NEW FINDINGS: Improved ventilation, lighting in houses can help control malaria transmission
An experimental hut study done at Ifakara Health Institute has revealed that improved house designs that provide for better indoor lighting and ventilation can reduce the number of mosquitoes entering a house and thereby help in controlling malaria in sub-Saharan Africa.
The Malaria Journal published results from this study on its February 5th 2022 edition. Ifakara researchers who contributed to the publication are: Arnold Mmbando, Deogratius Kazimbaya, Robert Kasubiri, Doreen Siria, and Fredros Okumu. Researchers from partner institutions who had also contributed are: John Bradley (from London School of Hygiene & Tropical Medicine, UK), Jakob Knudsen (Royal Danish Academy, Denmark), Lorenz von Seidlein (Mahidol University, Thailand), and Steve Lindsay (Durham University, UK).
The study hypothesized that indoor lighting, visible from the outside, would increase the entry of Anopheles arabinoses, an important malaria vector, and examined whether ventilation modifies this effect. It was conducted at Mosquito City, Ifakara Health Institute’s semi-field system, located near Kining’ina village in Tanzania.
Four inhabited experimental huts, each situated within a large chamber, were used to assess how light and ventilation affect the number of hut-entering mosquitoes. The results showed an 84% increase in the odds of collecting mosquitos indoors when indoor light was visible outside the huts compared with when the light was not visible.
Adults aged 18-35 years were recruited for the study and each had to sleep in a new healthy house, known as a Star home. Three experiments were carried out using four experimental huts each occupied by one person. 300, unfed five-to-eight-day old female laboratory-reared An. arabiensis were released each night 3 meters from the front door of each hut. The next day, mosquitoes were collected and counted once sleepers had left the huts.
The three experiments were designed differently in order to compare results. Experiment 1 assessed whether more mosquitoes entered huts with light-permeable walls compared to those with opaque walls. Experiment 2 assessed whether the small-roof openings increased mosquito entry and Experiment 3 assessed mosquito entry in well-ventilated, Star home-type huts compared to the poorly-ventilated huts, which resembled traditional houses.
Finding from the three experiments revealed that more mosquitos entered the huts with light-permeable walls than those with opaque walls and despite the small roof openings which should have increased mosquitoes entering the huts, the air-permeable walls in these hats resulted in few mosquito entries. The odds of collecting mosquitoes were 99% less in well-ventilated huts, compared with poorly-ventilated traditional huts.
From the study findings, the researchers suggested increasing ventilation in buildings which substantially reduces mosquito entry. Most importantly, the study findings add to the literature suggesting that increasing ventilation in houses in sub-Saharan Africa may contribute to a reduction in malaria transmission, will dilute the carbon dioxide concentration indoors, and also make bedrooms cooler at night which will make it more likely for people to sleep under a bed net.
In sub-Saharan Africa, most malaria transmission occurs indoors at night. Factors such as the design of a house, its height above ground, and the degree of crowding in a building affect house entry by malaria mosquitoes. Additionally, mosquito attraction also depends on how carbon dioxide produced by dwellers emanates from a house. This gas is a major mosquito attractant.
The study was approved by Ifakara Health Institute’s Institution Review Board, Medical Research Coordinating Council at Tanzania National Institute of Medical Research, and the Department of Biosciences Ethics Committee, Durham University.

**Dataset entries**:
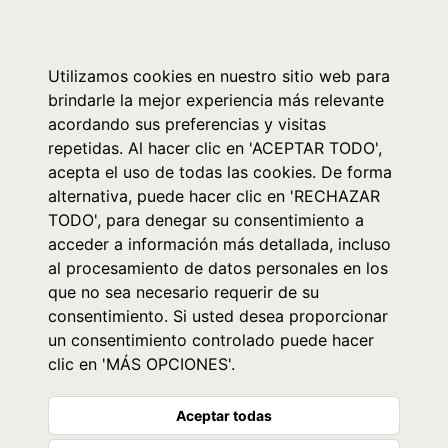
0
Utilizamos cookies en nuestro sitio web para
brindarle la mejor experiencia más relevante
acordando sus preferencias y visitas
repetidas. Al hacer clic en 'ACEPTAR TODO',
acepta el uso de todas las cookies. De forma
alternativa, puede hacer clic en 'RECHAZAR
TODO', para denegar su consentimiento a
acceder a información más detallada, incluso
al procesamiento de datos personales en los
que no sea necesario requerir de su
consentimiento. Si usted desea proporcionar
un consentimiento controlado puede hacer
clic en 'MÁS OPCIONES'.
Aceptar todas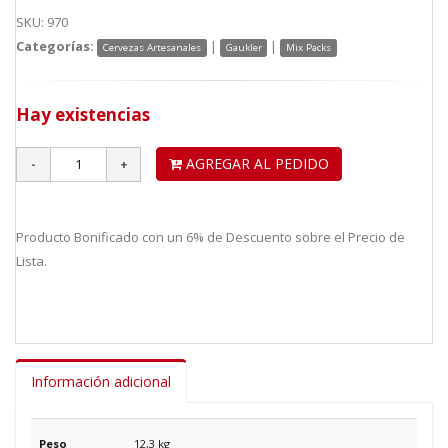
SKU: 970
Categorías:
|
|
Cervezas Artesanales
Gaukler
Mix Packs
Hay existencias
AGREGAR AL PEDIDO
Producto Bonificado con un 6% de Descuento sobre el Precio de
Lista.
Información adicional
Peso
12,3 kg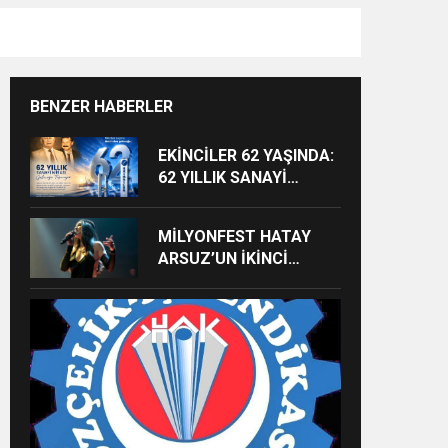
BENZER HABERLER
EKİNCİLER 62 YAŞINDA:
62 YILLIK SANAYİ
MİRASI GELECEĞE
TAŞINIYOR
MİLYONFEST HATAY
ARSUZ’UN İKİNCİ
GÜNÜNDE İMREN
ÇAPANOĞLU SAHNE
ALACAK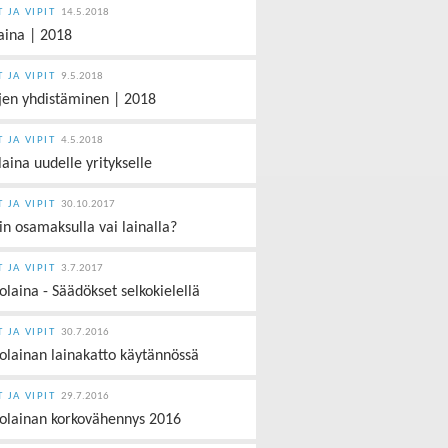
T JA VIPIT
14.5.2018
aina | 2018
T JA VIPIT
9.5.2018
jen yhdistäminen | 2018
T JA VIPIT
4.5.2018
laina uudelle yritykselle
T JA VIPIT
30.10.2017
in osamaksulla vai lainalla?
T JA VIPIT
3.7.2017
olaina - Säädökset selkokielellä
T JA VIPIT
30.7.2016
olainan lainakatto käytännössä
T JA VIPIT
29.7.2016
olainan korkovähennys 2016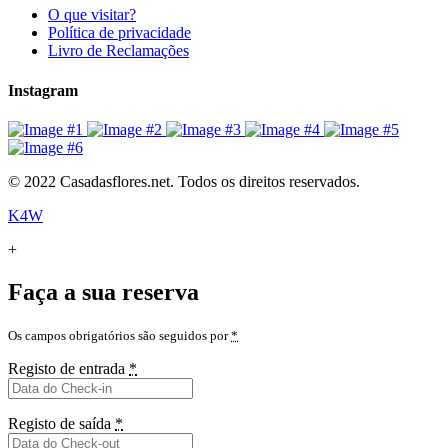
O que visitar?
Política de privacidade
Livro de Reclamações
Instagram
© 2022 Casadasflores.net. Todos os direitos reservados.
K4W
+
Faça a sua reserva
Os campos obrigatórios são seguidos por
*
Registo de entrada
*
Registo de saída
*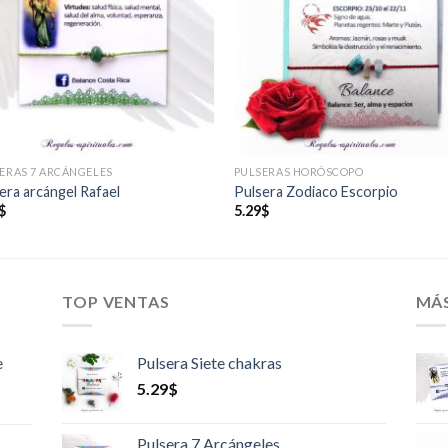
deseos
des
ERAS 7 ARCÁNGELES
PULSERAS HORÓSCOPO
era arcángel Rafael
Pulsera Zodiaco Escorpio
$
5.29
$
TOP VENTAS
MÁ
e
Pulsera Siete chakras
5.29
$
Pulsera 7 Arcángeles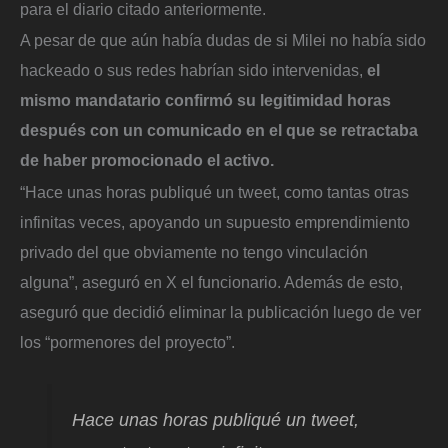
para el diario citado anteriormente.
A pesar de que aún había dudas de si Milei no había sido
hackeado o sus redes habrían sido intervenidas,
el
mismo mandatario confirmó su legitimidad horas
después con un comunicado en el que se retractaba
de haber promocionado el activo.
“Hace unas horas publiqué un tweet, como tantas otras
infinitas veces, apoyando un supuesto emprendimiento
privado del que obviamente no tengo vinculación
alguna”, aseguró en X el funcionario. Además de esto,
aseguró que decidió eliminar la publicación luego de ver
los “pormenores del proyecto”.
Hace unas horas publiqué un tweet,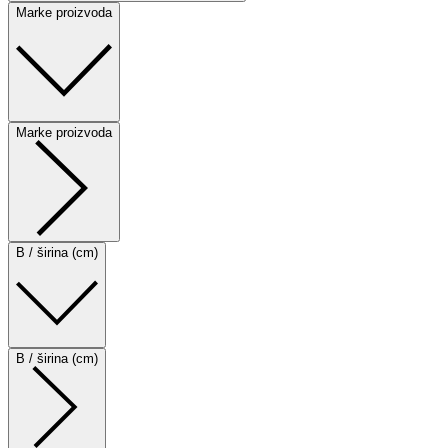
Marke proizvoda
Marke proizvoda
B / širina (cm)
B / širina (cm)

**Aim of the task**:
In the article on house ventilation, lighting and malaria, how much did the odds of collecting mosquitoes indoors rise when indoor light was visible outside the huts?

**Task result**:
The odds rose by 84%.